The opinion of the court was delivered by
Bennett, J.We think the plaintiffs should have judgment for the sum allowed by the county court.
The referee finds due to Higgins on the contract after deducting all payments made, and also the work on masonry done by the defendants and chargeable to Higgins as provided in the contract between them, a balance of one thousand three hundred and twenty-three dollars and ninety-one cents principal.
By the contract twenty-five per cent, of the monthly estimates was to be kept back until a completion of the job, and it was then to be paid in the stock of the company at its par value, and it seems the job was completed about the 1st of January, 1850.
It is claimed that as the defendants paid in cash more than three-fourths of the whole amount of Higgins’ claim, they should be allowed on the excess the difference between the nominal amount of the value of the stock and its cash value when the job was completed. But no agreement is found to make any deduction on any such ground, and without it we must treat the payment of the excess in cash as a waiver of the right to pay so much in the stock of the company. Besides, in the eye of the law, the payment in cash beyond the seventy-five per cent, was voluntary, and to allow the defendants a deduction on the excess would, in effect, enable them to recover back so much of their payment.

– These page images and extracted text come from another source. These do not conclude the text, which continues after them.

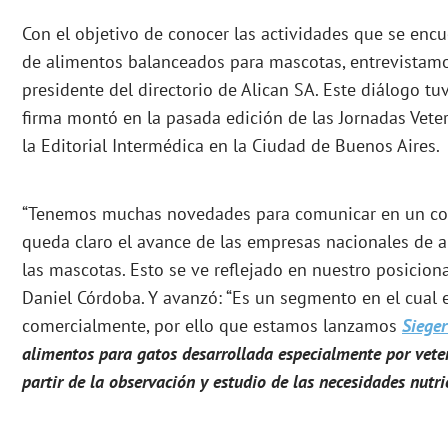
Con el objetivo de conocer las actividades que se enc
de alimentos balanceados para mascotas, entrevistamo
presidente del directorio de Alican SA. Este diálogo tu
firma montó en la pasada edición de las Jornadas Vete
la Editorial Intermédica en la Ciudad de Buenos Aires.
“Tenemos muchas novedades para comunicar en un con
queda claro el avance de las empresas nacionales de 
las mascotas. Esto se ve reflejado en nuestro posicion
Daniel Córdoba. Y avanzó: “Es un segmento en el cual 
comercialmente, por ello que estamos lanzamos
Sieger
alimentos para gatos desarrollada especialmente por veteri
partir de la observación y estudio de las necesidades nutric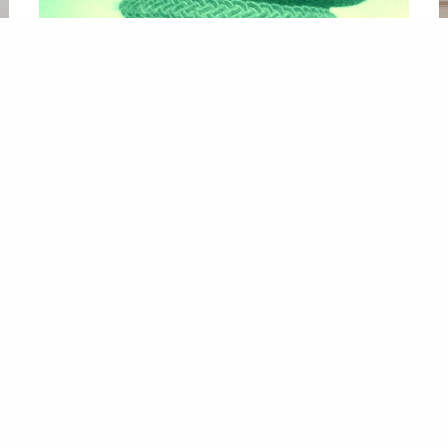
المصطبة
ا
يوميات طالب الكلية الحربية (٤) .. الشريط الأحمر
ال
ان
…للمرة الأولى راكبا
تاكسي
إلى الكلية الحربية في الثامنة
…ا
من مساء الجمعة. ذلك الموعد الذي ساستمر أعود فيه
اس
لمدة ٣ سنوات حتى تخرجي وسيبقى حاملة قبضة قلب ما
ال
طيلة ما…
ال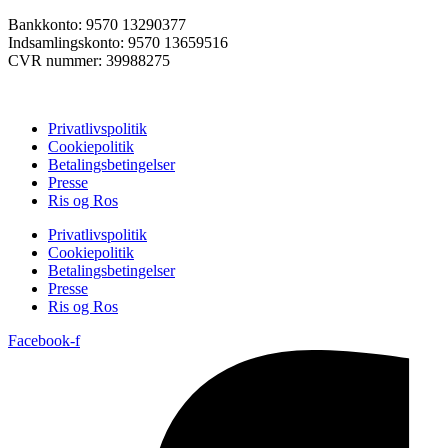
Bankkonto: 9570 13290377
Indsamlingskonto: 9570 13659516
CVR nummer: 39988275
Privatlivspolitik
Cookiepolitik
Betalingsbetingelser
Presse
Ris og Ros
Privatlivspolitik
Cookiepolitik
Betalingsbetingelser
Presse
Ris og Ros
Facebook-f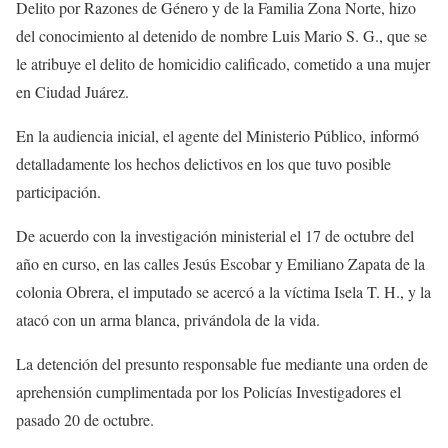
Delito por Razones de Género y de la Familia Zona Norte, hizo
del conocimiento al detenido de nombre Luis Mario S. G., que se
le atribuye el delito de homicidio calificado, cometido a una mujer
en Ciudad Juárez.
En la audiencia inicial, el agente del Ministerio Público, informó
detalladamente los hechos delictivos en los que tuvo posible
participación.
De acuerdo con la investigación ministerial el 17 de octubre del
año en curso, en las calles Jesús Escobar y Emiliano Zapata de la
colonia Obrera, el imputado se acercó a la víctima Isela T. H., y la
atacó con un arma blanca, privándola de la vida.
La detención del presunto responsable fue mediante una orden de
aprehensión cumplimentada por los Policías Investigadores el
pasado 20 de octubre.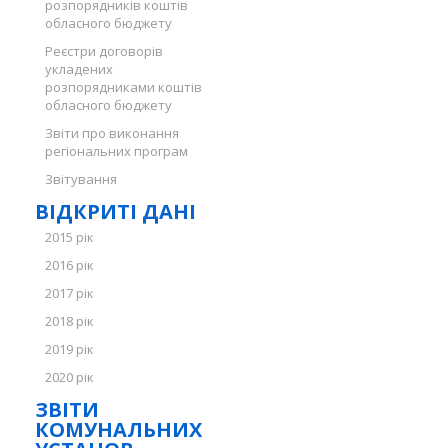
розпорядників коштів
обласного бюджету
Реєстри договорів
укладених
розпорядниками коштів
обласного бюджету
Звіти про виконання
регіональних програм
Звітування
ВІДКРИТІ ДАНІ
2015 рік
2016 рік
2017 рік
2018 рік
2019 рік
2020 рік
ЗВІТИ
КОМУНАЛЬНИХ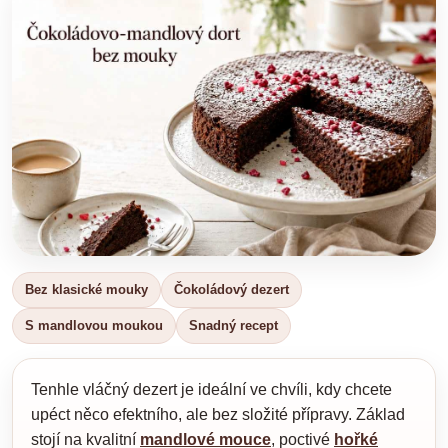
Bez klasické mouky
Čokoládový dezert
S mandlovou moukou
Snadný recept
Tenhle vláčný dezert je ideální ve chvíli, kdy chcete
upéct něco efektního, ale bez složité přípravy. Základ
stojí na kvalitní
mandlové mouce
, poctivé
hořké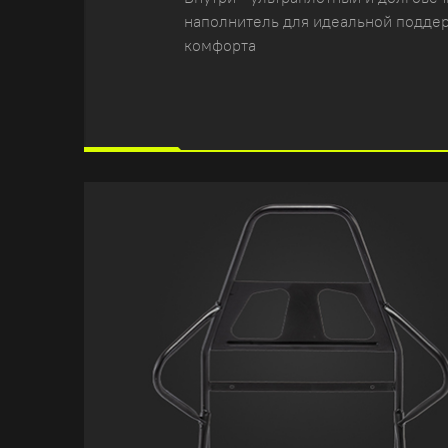
наполнитель для идеальной подде
комфорта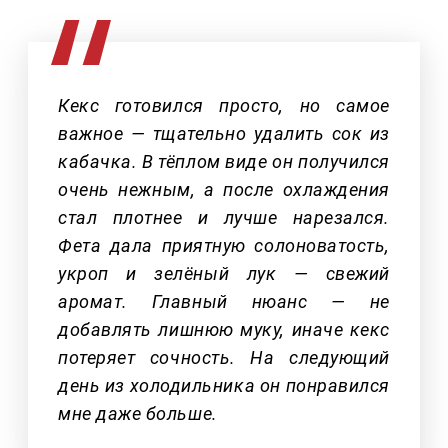
Кекс готовился просто, но самое
важное — тщательно удалить сок из
кабачка. В тёплом виде он получился
очень нежным, а после охлаждения
стал плотнее и лучше нарезался.
Фета дала приятную солоноватость,
укроп и зелёный лук — свежий
аромат. Главный нюанс — не
добавлять лишнюю муку, иначе кекс
потеряет сочность. На следующий
день из холодильника он понравился
мне даже больше.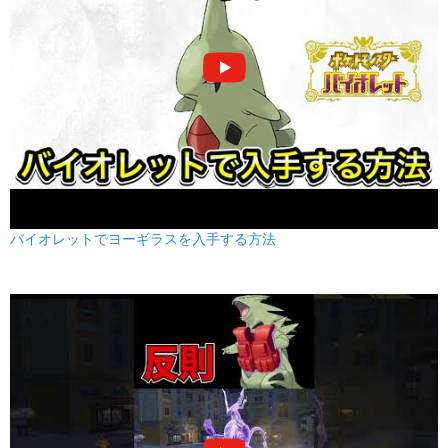
パワージェム
いわ
80
100
20 (32)
特殊
威力
命中
PP
みがわり
ノーマル
--
--
10 (16)
変化
威力
命中
PP
てっぺき
はがね
--
--
15 (24)
変化
威力
命中
PP
かみくだく
あく
80
100
15 (24)
バイオレットでヨーギラスを入手する方法
物理
威力
命中
PP
りゅうのはどう
ドラゴン
85
100
10 (16)
特殊
威力
命中
PP
ステルスロック
いわ
--
--
20 (32)
変化
威力
命中
PP
ヘビーボンバー
はがね
1
100
10 (16)
物理
威力
命中
PP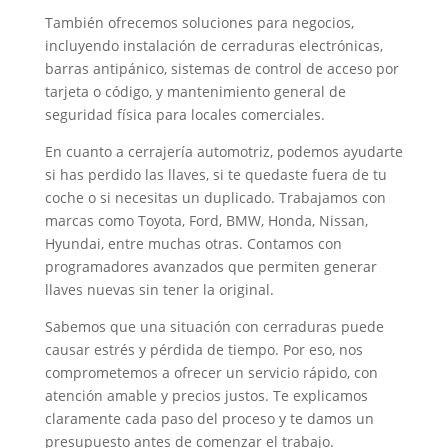
También ofrecemos soluciones para negocios,
incluyendo instalación de cerraduras electrónicas,
barras antipánico, sistemas de control de acceso por
tarjeta o código, y mantenimiento general de
seguridad física para locales comerciales.
En cuanto a cerrajería automotriz, podemos ayudarte
si has perdido las llaves, si te quedaste fuera de tu
coche o si necesitas un duplicado. Trabajamos con
marcas como Toyota, Ford, BMW, Honda, Nissan,
Hyundai, entre muchas otras. Contamos con
programadores avanzados que permiten generar
llaves nuevas sin tener la original.
Sabemos que una situación con cerraduras puede
causar estrés y pérdida de tiempo. Por eso, nos
comprometemos a ofrecer un servicio rápido, con
atención amable y precios justos. Te explicamos
claramente cada paso del proceso y te damos un
presupuesto antes de comenzar el trabajo.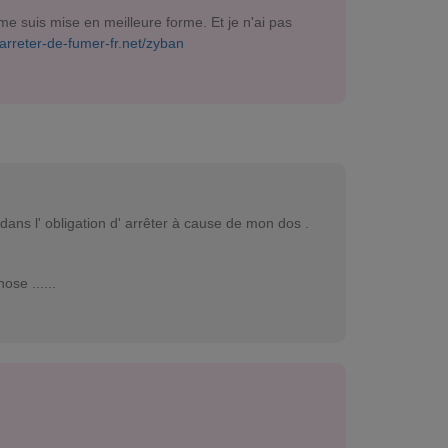
je me suis mise en meilleure forme. Et je n'ai pas
/arreter-de-fumer-fr.net/zyban
 dans l' obligation d' arrêter à cause de mon dos .
se ......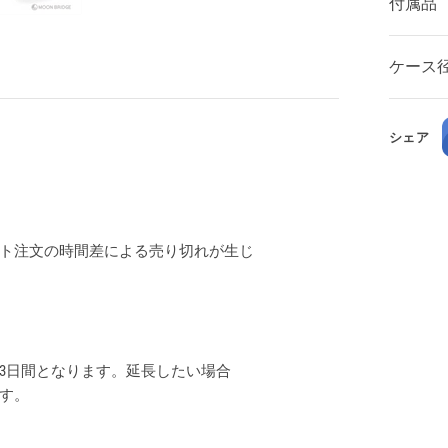
付属品
ケース
シェア
ト注文の時間差による売り切れが生じ
3日間となります。延長したい場合
ます。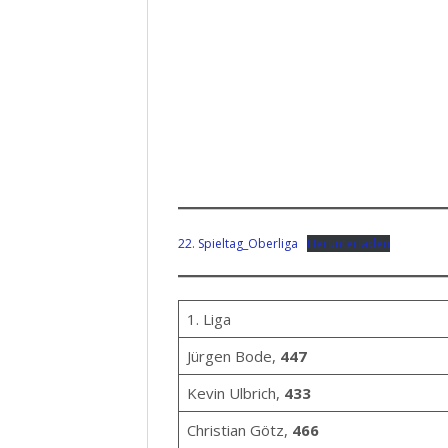
22. Spieltag_Oberliga
Herunterladen
1. Liga
Jürgen Bode,
447
Kevin Ulbrich,
433
Christian Götz,
466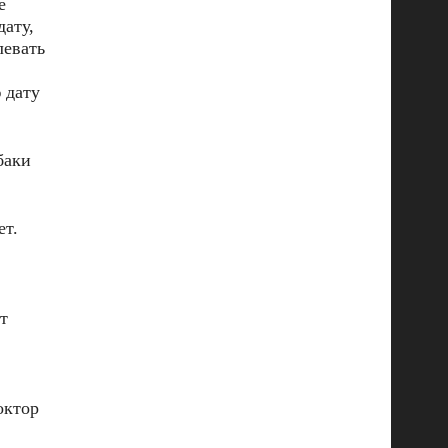
е
дату,
левать
 дату
баки
ет.
т
октор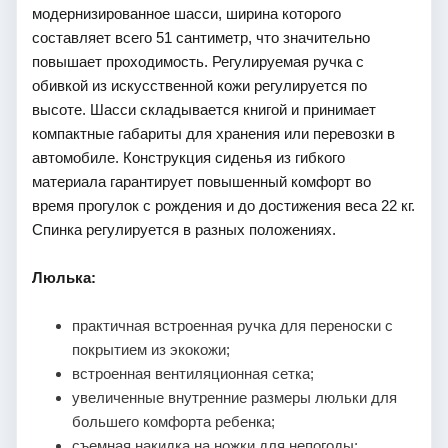
модернизированное шасси, ширина которого
составляет всего 51 сантиметр, что значительно
повышает проходимость. Регулируемая ручка с
обивкой из искусственной кожи регулируется по
высоте. Шасси складывается книгой и принимает
компактные габариты для хранения или перевозки в
автомобиле. Конструкция сиденья из гибкого
материала гарантирует повышенный комфорт во
время прогулок с рождения и до достижения веса 22 кг.
Спинка регулируется в разных положениях.
Люлька:
практичная встроенная ручка для переноски с
покрытием из экокожи;
встроенная вентиляционная сетка;
увеличенные внутренние размеры люльки для
большего комфорта ребенка;
съемная накидка на ножки для непогоды;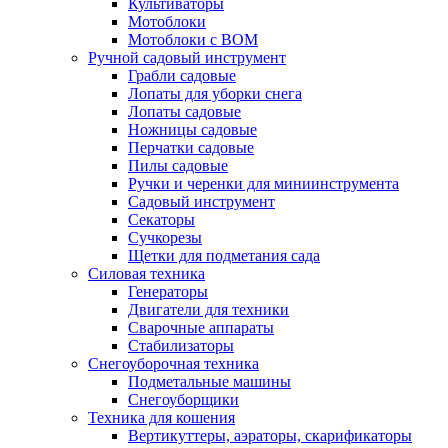
Культиваторы
Мотоблоки
Мотоблоки с ВОМ
Ручной садовый инструмент
Грабли садовые
Лопаты для уборки снега
Лопаты садовые
Ножницы садовые
Перчатки садовые
Пилы садовые
Ручки и черенки для миниинструмента
Садовый инструмент
Секаторы
Сучкорезы
Щетки для подметания сада
Силовая техника
Генераторы
Двигатели для техники
Сварочные аппараты
Стабилизаторы
Снегоуборочная техника
Подметальные машины
Снегоуборщики
Техника для кошения
Вертикуттеры, аэраторы, скарификаторы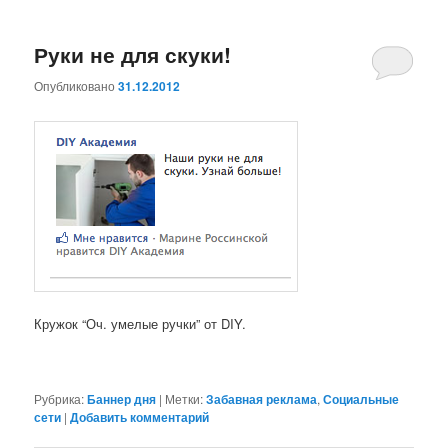
Руки не для скуки!
Опубликовано
31.12.2012
Кружок “Оч. умелые ручки” от DIY.
Рубрика:
Баннер дня
|
Метки:
Забавная реклама
,
Социальные
сети
|
Добавить комментарий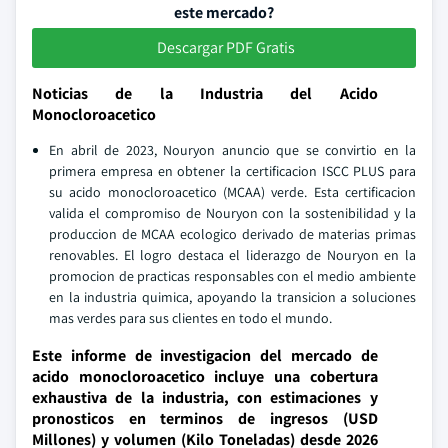
este mercado?
Descargar PDF Gratis
Noticias de la Industria del Acido
Monocloroacetico
En abril de 2023, Nouryon anuncio que se convirtio en la
primera empresa en obtener la certificacion ISCC PLUS para
su acido monocloroacetico (MCAA) verde. Esta certificacion
valida el compromiso de Nouryon con la sostenibilidad y la
produccion de MCAA ecologico derivado de materias primas
renovables. El logro destaca el liderazgo de Nouryon en la
promocion de practicas responsables con el medio ambiente
en la industria quimica, apoyando la transicion a soluciones
mas verdes para sus clientes en todo el mundo.
Este informe de investigacion del mercado de
acido monocloroacetico incluye una cobertura
exhaustiva de la industria, con estimaciones y
pronosticos en terminos de ingresos (USD
Millones) y volumen (Kilo Toneladas) desde 2026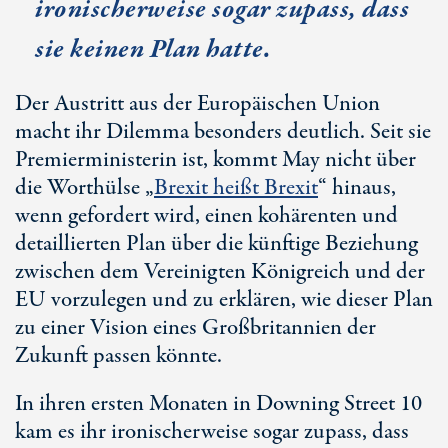
ironischerweise sogar zupass, dass
sie keinen Plan hatte.
Der Austritt aus der Europäischen Union
macht ihr Dilemma besonders deutlich. Seit sie
Premierministerin ist, kommt May nicht über
die Worthülse „
Brexit heißt Brexit
“ hinaus,
wenn gefordert wird, einen kohärenten und
detaillierten Plan über die künftige Beziehung
zwischen dem Vereinigten Königreich und der
EU vorzulegen und zu erklären, wie dieser Plan
zu einer Vision eines Großbritannien der
Zukunft passen könnte.
In ihren ersten Monaten in Downing Street 10
kam es ihr ironischerweise sogar zupass, dass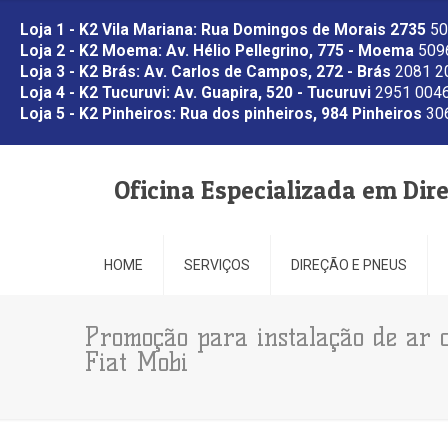
Loja 1 - K2 Vila Mariana: Rua Domingos de Morais 2735
50
Loja 2 - K2 Moema: Av. Hélio Pellegrino, 775 - Moema
5096
Loja 3 - K2 Brás: Av. Carlos de Campos, 272 - Brás
2081 2
Loja 4 - K2 Tucuruvi: Av. Guapira, 520 - Tucuruvi
2951 0046
Loja 5 - K2 Pinheiros: Rua dos pinheiros, 984 Pinheiros
306
Oficina Especializada em Dir
HOME
SERVIÇOS
DIREÇÃO E PNEUS
Promoção para instalação de ar c
Fiat Mobi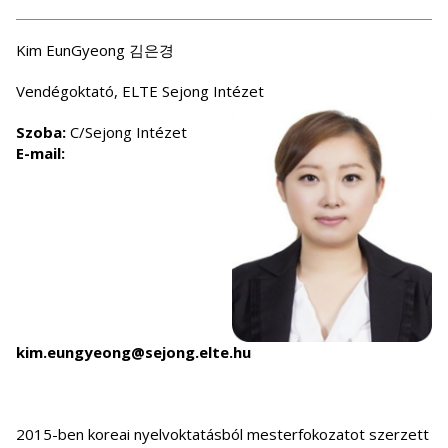
Kim EunGyeong 김은경
Vendégoktató, ELTE Sejong Intézet
Szoba:
C/Sejong Intézet
E-mail:
kim.eungyeong@sejong.elte.hu
2015-ben koreai nyelvoktatásból mesterfokozatot szerzett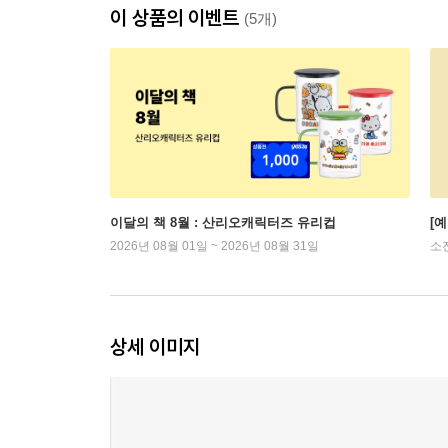
이 상품의 이벤트
(5개)
이달의 책 8월 : 산리오캐릭터즈 유리컵
[
2026년 08월 01일 ~ 2026년 08월 31일
소
상세 이미지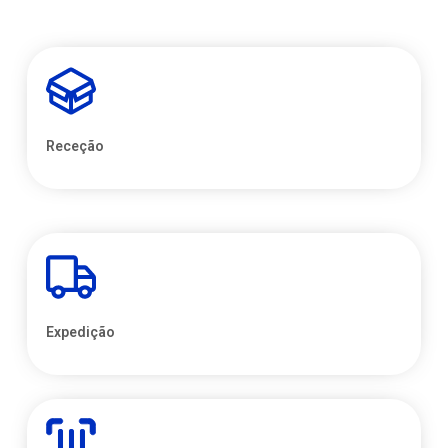
Receção
Expedição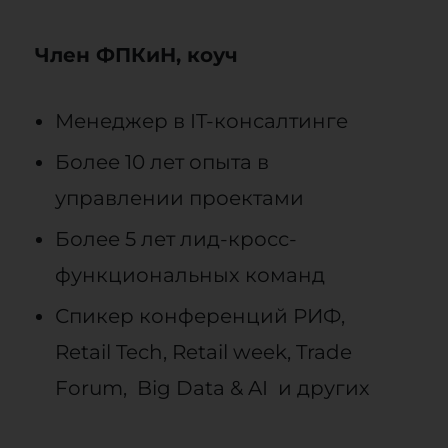
Член ФПКиН, коуч
Менеджер в IT-консалтинге
Более 10 лет опыта в
управлении проектами
Более 5 лет лид-кросс-
функциональных команд
Спикер конференций РИФ,
Retail Tech, Retail week, Trade
Forum, Big Data & AI и других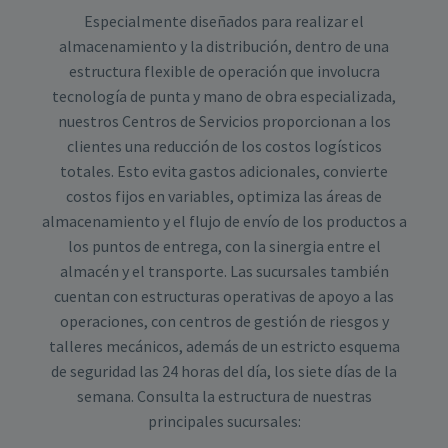
Especialmente diseñados para realizar el
almacenamiento y la distribución, dentro de una
estructura flexible de operación que involucra
tecnología de punta y mano de obra especializada,
nuestros Centros de Servicios proporcionan a los
clientes una reducción de los costos logísticos
totales. Esto evita gastos adicionales, convierte
costos fijos en variables, optimiza las áreas de
almacenamiento y el flujo de envío de los productos a
los puntos de entrega, con la sinergia entre el
almacén y el transporte. Las sucursales también
cuentan con estructuras operativas de apoyo a las
operaciones, con centros de gestión de riesgos y
talleres mecánicos, además de un estricto esquema
de seguridad las 24 horas del día, los siete días de la
semana. Consulta la estructura de nuestras
principales sucursales: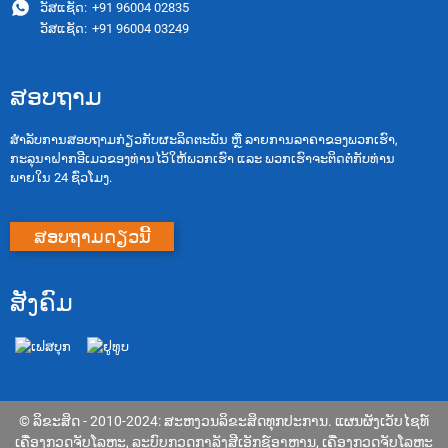
ວັສແຊັດ:
+91 96004 02835
ວັສແຊັດ:
+91 96004 03249
ສອບຖາມ
ສຳລັບການສອບຖາມກ່ຽວກັບຜະລິດຕະພັນ ຫຼື ລາຍການລາຄາຂອງພວກເຮົາ,
ກະລຸນາຝາກອີເມວຂອງທ່ານໄວ້ໃຫ້ພວກເຮົາ ແລະ ພວກເຮົາຈະຕິດຕໍ່ກັບທ່ານ
ພາຍໃນ 24 ຊົ່ວໂມງ.
ສອບຖາມດຽວນີ້
ສັງຄົມ
© ລິຂະສິດ - 2010-2024: ສະຫງວນລິຂະສິດທຸກປະການ.
ແຜນຜັງເວັບໄຊທ໌
ເຄື່ອງກວດຈັບໂລຫະ
,
ລະບົບກວດກາລັງສີເອັກຊ໌ອາຫານ
,
ເຄື່ອງກວດຈັບໂລຫະ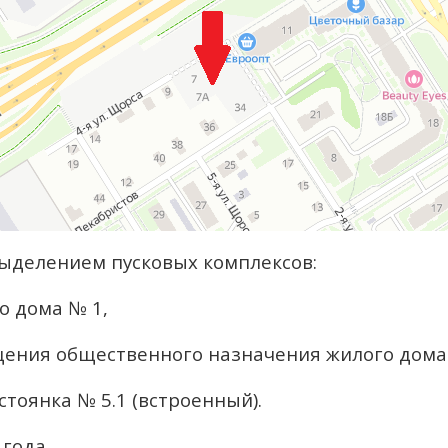
выделением пусковых комплексов:
о дома № 1,
щения общественного назначения жилого дома
стоянка № 5.1 (встроенный).
 года,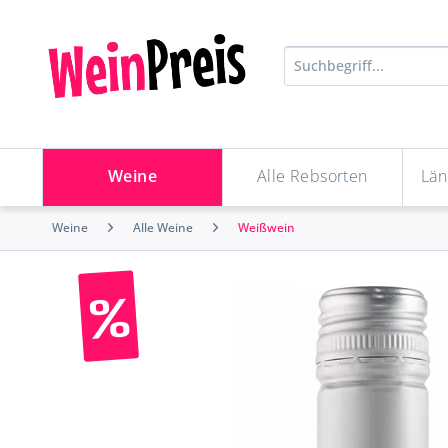
Weine
Alle Rebsorten
Län
Weine
Alle Weine
Weißwein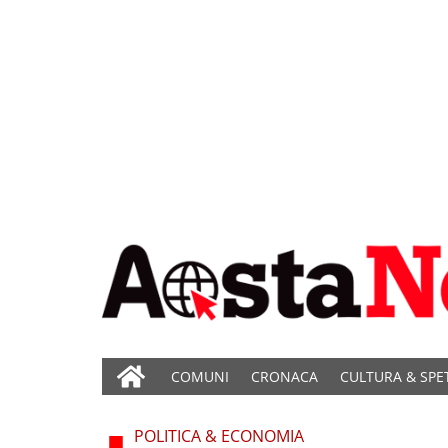
COMUNI
CRONACA
CULTURA & SPE
POLITICA & ECONOMIA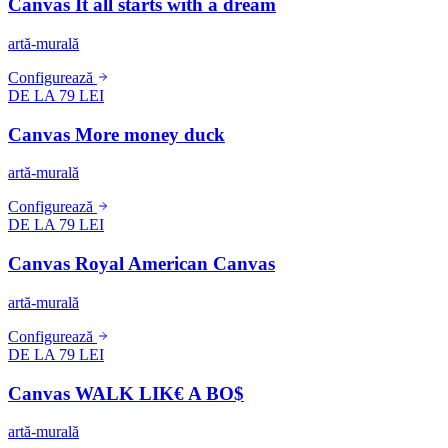
Canvas It all starts with a dream
artă-murală
Configurează
DE LA 79 LEI
Canvas More money duck
artă-murală
Configurează
DE LA 79 LEI
Canvas Royal American Canvas
artă-murală
Configurează
DE LA 79 LEI
Canvas WALK LIK€ A BO$
artă-murală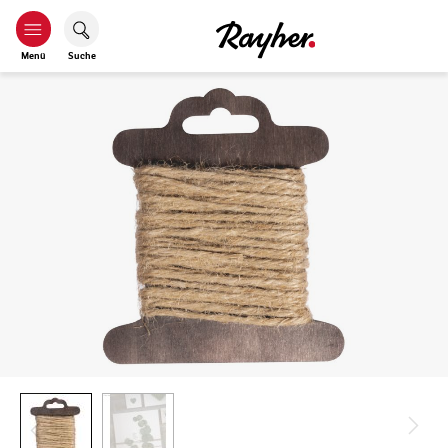
Menü
Suche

The referee has reported that the stock, on the 1st day of January, 1850, the time when the job was completed, was worth *200sixty-five dollars on a share, and this was the time when the stock payment became due. If it be conceded that Higgins could not bring an action for the value of the stock before he had made a special demand, yet we think a sufficient demand was made.
The case finds that before January, 1851, one of the plaintiffs called on the defendants and requested payment, though without specifying the manner of making it, and the defendants at the same time in effect claimed that nothing was due, upon the ground that the excess on the cash payment was equal to the cash value of the stock due on the contract. It is to be assumed that when the plaintiffs made a demand of payment, it was in accordance of their rights under the contract made between Higgins and the defendants, to which contract the plaintiffs had, in effect, succeeded. The demand must have been so understood by the defendants.
The judgment of the county court must be affirmed.